Le gouvernement de la Bolivie a accusé Evo Morales d'avoir empêché la police d'entrer dans Cochabamba pour protéger les activités illégales

Le gouvernement de la Bolivie a confirmé lundi qu'il n'y avait aucune condition pour le retour de la police au tropique de Cochabamba, une région considérée comme un bastion politique de l'ex-président Evo Morales, jusqu'à ce que la sécurité des troupes et de leurs familles puisse être garantie.

La décision se produit dans un contexte de tension et de violence organisées croissantes qui, pendant un mois, ont vérifié l'autorité de l'État dans ce domaine du pays.

Le ministre du gouvernement, Roberto Ríos, a directement attribué à des groupes liés à des actes moraux de harcèlement, aux menaces et aux agressions physiques subis par les membres de la police et de leurs familles. « La situation sous les tropiques est critique. Nous n'allons pas exposer plus de vies tant qu'il n'y a pas de conditions minimales pour restaurer l'ordre », a déclaré le ministre.

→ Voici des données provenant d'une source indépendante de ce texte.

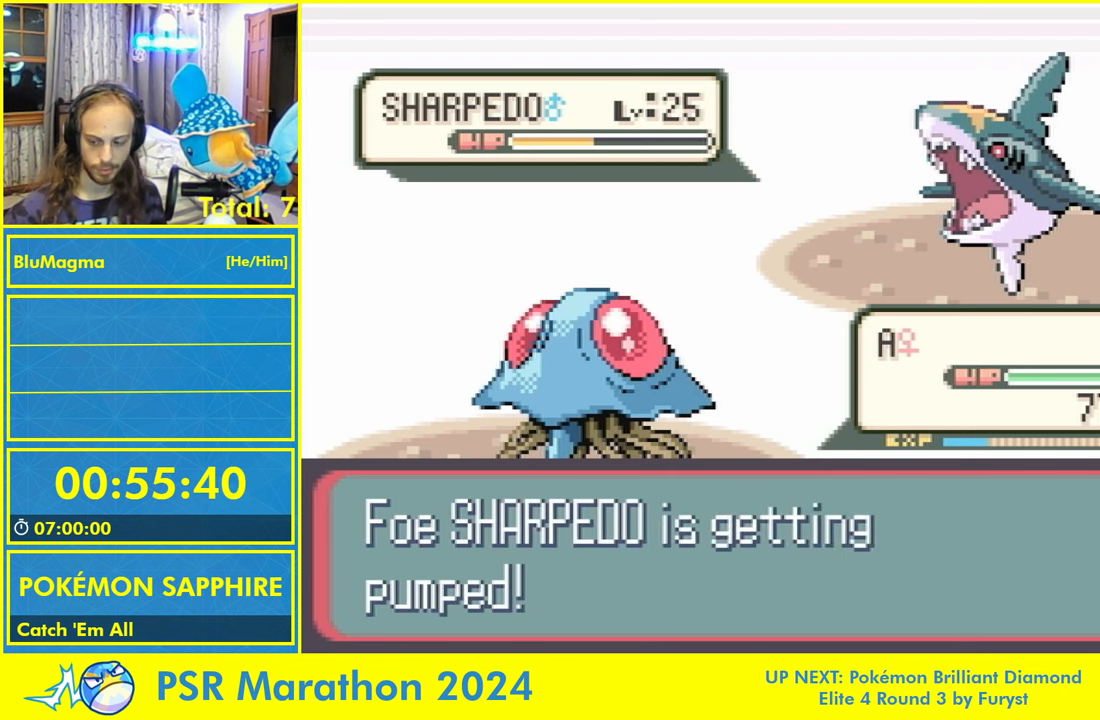
{"buttons": ["L1"], "events": [[50, "A", "down"], [83, "L1", "up"], [133, "A", "up"], [166, "L1", "down"], [233, "A", "down"], [250, "L1", "up"], [300, "A", "up"], [333, "L1", "down"], [400, "A", "down"], [416, "L1", "up"], [483, "A", "up"], [500, "L1", "down"]]}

Le vice-ministre de l'Intérieur, Jhonny Aguilera, était encore plus explicite en soulignant que l'absence policière ne répond pas à une omission, mais à un scénario de contrôle politique du territoire qui empêche les organes des poursuites pénales et les forces de l'ordre de fonctionner normalement.

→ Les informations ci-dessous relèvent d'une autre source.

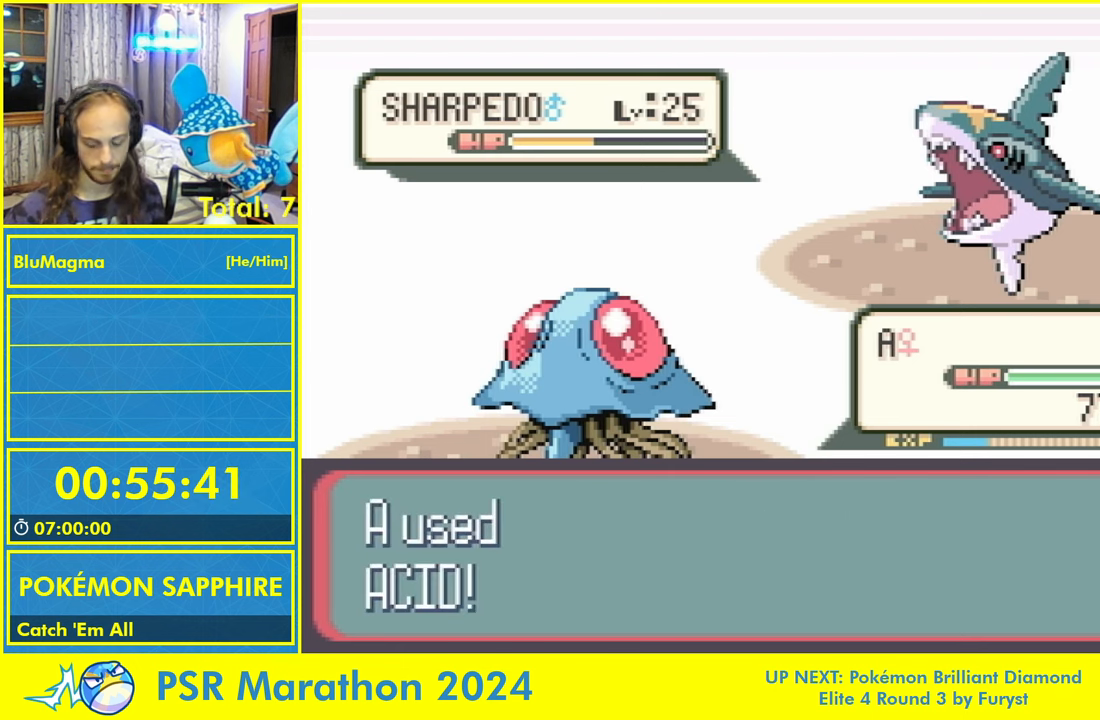
{"buttons": [], "events": []}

« Ce qui est recherché, c'est de protéger les activités illégales qui se développent sans aucune inspection », a déclaré Aguilera dans des déclarations à Bolivie TV. Il a dénoncé que les groupes mobilisés de la région cherchaient à maintenir une autonomie de facto contre toute intervention de l'État, considérant qu'ils représentent une menace directe pour leur pouvoir local.

La police a été forcée

La police a été forcée de quitter la région il y a environ un mois, après une série de manifestations violentes mettant en vedette les partisans de l'ancien président, qui exige que son autorisation de participer aux élections prévues pour août. Les manifestants ont bloqué des routes, attaqué les postes de police et accompli des actes d'intimidation contre les uniformes et les civils.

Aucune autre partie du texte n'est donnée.